Parliamo di automotivazione. Non motivazione: ma automotivazione.
Il primo grande demotivatore è il mito del talento, sempre più diffuso nella nostra società. Credere ciecamente che il nostro destino sia determinato dalle predisposizioni naturali o dai geni conduce alla passività e alla rassegnazione.
L’automotivazione uno se la deve coltivare: inutile andare in cerca di motivatori esterni, che anzi possono essere controproducenti perché vengono vissuti “dalla maggior parte degli esseri umani come una perdita della propria autonomia”.
Anders Ericsson ha dimostrato che la maggior parte dei c.d. geni sono diventati tali per mezzo dell’applicazione, dell’impegno, non perché dotati di un particolare corredo genetico. Si parla delle 10.000 ore di pratica, il minimo per poter acquisire doti da maestro in un determinato campo. Ma la pratica deve essere intenzionale, cioè deve puntare sempre a qualcosa che non si sa fare bene, non adagiarsi sugli allori e indirizzarsi ad attività che si conoscono a menadito. E questo vale nello studio, nello sport, nel lavoro, ovunque.
Trabucchi ci porta ad esempio gli ultramaratoneti. Che mondo! Gente che corre, corre, corre sempre, per giorni, in piano, in montagna, al freddo, nei deserti, in cima alle montagne più alte del mondo, in mezzo alla giungla. La domanda che mi è sorta, e che sorgerà a chiunque leggerà questo libro, è: CHI GLIELO FA FARE?

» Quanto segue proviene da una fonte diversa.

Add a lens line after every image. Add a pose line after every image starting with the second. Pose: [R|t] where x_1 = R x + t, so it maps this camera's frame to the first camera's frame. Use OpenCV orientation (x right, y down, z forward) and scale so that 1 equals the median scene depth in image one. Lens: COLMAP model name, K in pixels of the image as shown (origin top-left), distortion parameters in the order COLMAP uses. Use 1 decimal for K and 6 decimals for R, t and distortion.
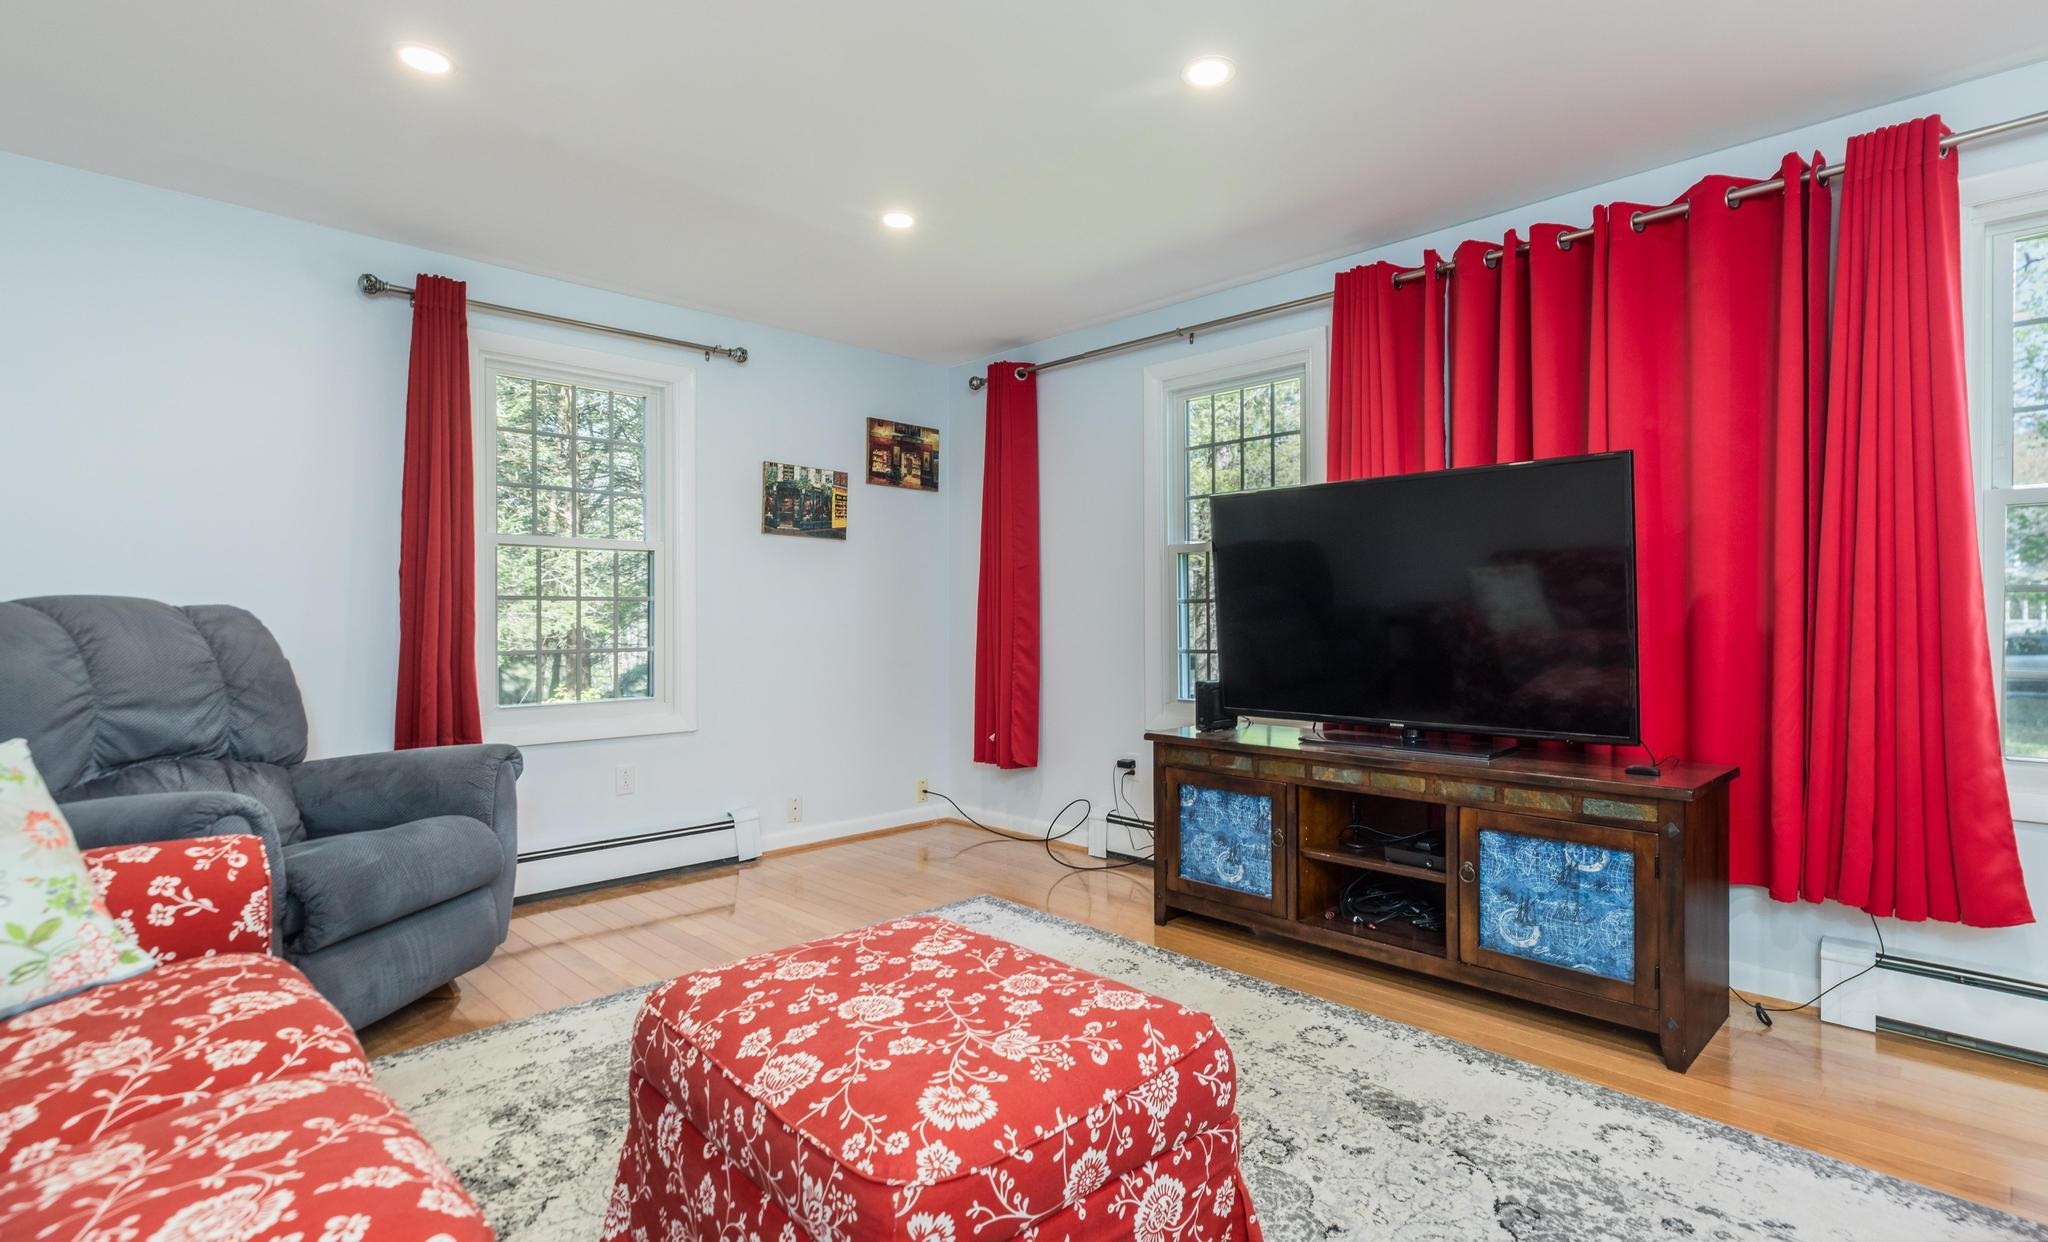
lens RADIAL K [[992.1, 0, 1079.4], [0, 992.1, 618.4], [0, 0, 1]] dist [0.012689, -0.000730]
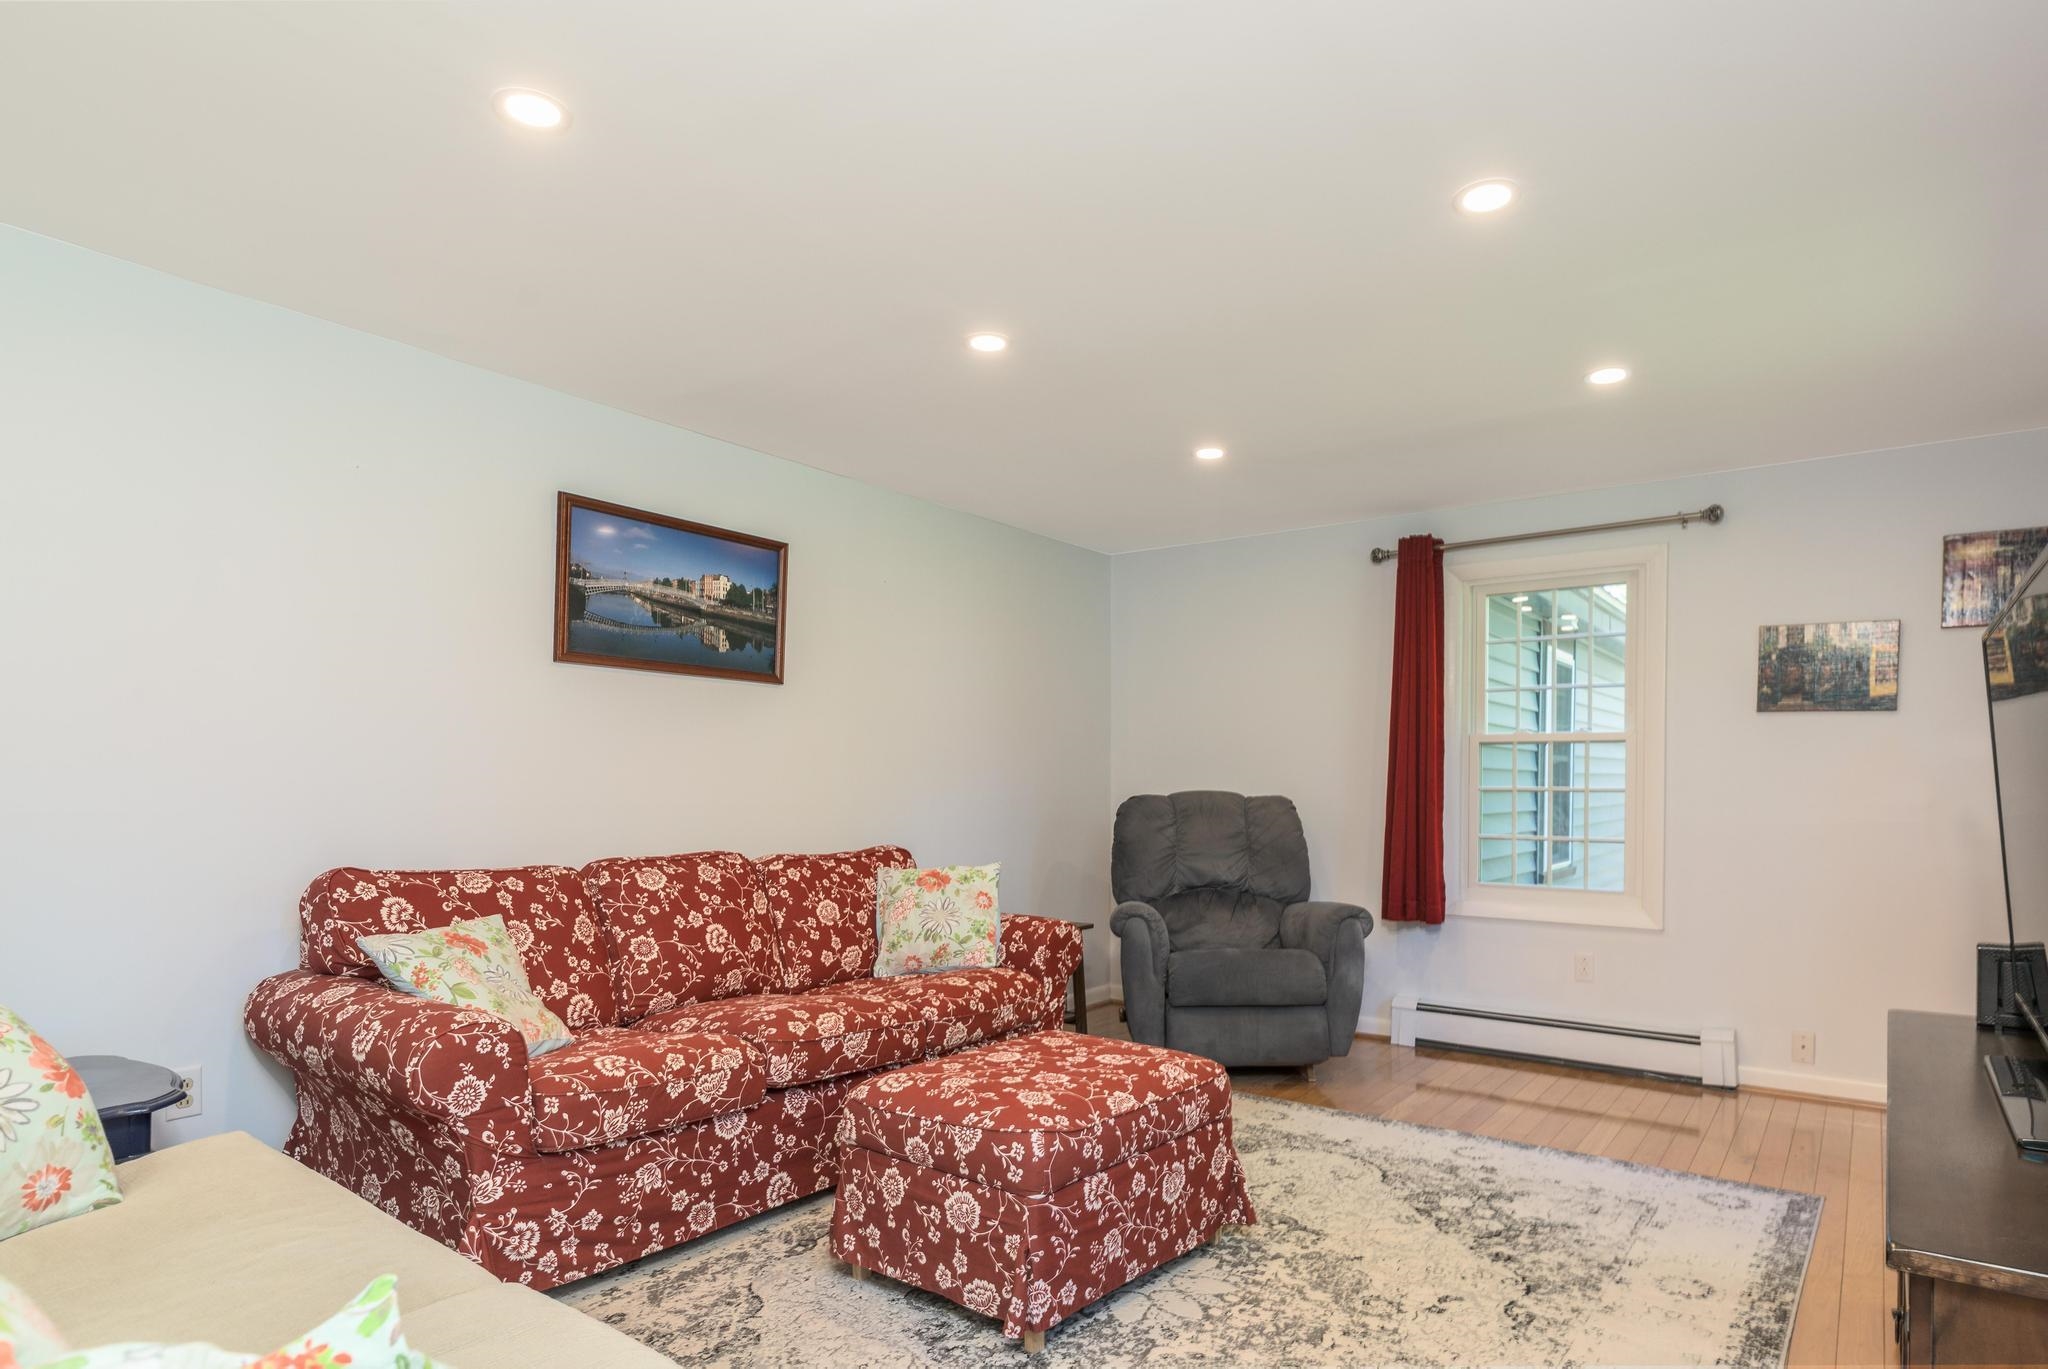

Perché gli ultramaratoneti non entrano nell’Olimpo degli sportivi ultrapagati. Non li conosce nessuno, se non gli addetti ai lavori. Sono persone normali, che di giorno lavorano in ufficio, in fabbrica, sulle strade, ma che nei weekend si trasformano in iron men e iron women.
Trabucchi lavora con loro e spesso li accompagna nelle loro avventure. Ha studiato i loro meccanismi di automotivazione e ce li espone, non perché dobbiamo anche noi partire per un ultratrail ma perché l’automotivazione è necessaria in ogni campo: anche nel matrimonio, dico io (visti gli ultimi esempi che mi sono capitati davanti agli occhi… ma sorvoliamo).
E allora:
– no all’atteggiamento del bastone e della carota da parte dei dirigenti di un’azienda. L’atteggiamento prescrittivo produce buoni esecutori, non buoni lavoratori.
– sì alla manutenzione delle relazioni all’interno del gruppo (di lavoro o di sport).
– sì all’autonomia.
E ora, un estratto che troverei utile in molte delle aziende in cui ho lavorato:
Il primo accorgimento sta nell’essere disposti a investire tempo ed energie per stare insieme e conoscere a fondo i membri della squadra. Siamo governati dal falso assunto che le buone relazioni si trovano e non si costruiscono (…). Perciò tendiamo a sottovalutare l’importanza di investire nei rapporti. In realtà è molto più facile ed economico cambiare le relazioni piuttosto che le persone.
Entrare in sintonia con le motivazioni intrinseche altrui, fare sentire le persone capaci, riconoscere le loro competenze e i loro progressi: tutto ciò ha effetti molto più potenti sulla motivazione che non il ricorso agli incentivi o all’autoritarismo.
Però in un contesto quale è il Nordest industriale, la vedo dura. Quegli industriali che si sono fatti da sé, una volta raggiunto l’Olimpo dei benestanti tende a porre dei paletti con i dipendenti. C’è un punto limite oltre il quale la crescita dell’azienda impone questa divisione, credo. Trabucchi: ce lo vedi un Benetton che va a cena con gli operai della fabbrica e si fa raccontare i loro hobby? O che gira tra i cucitrici e chiede cosa cucineranno per cena?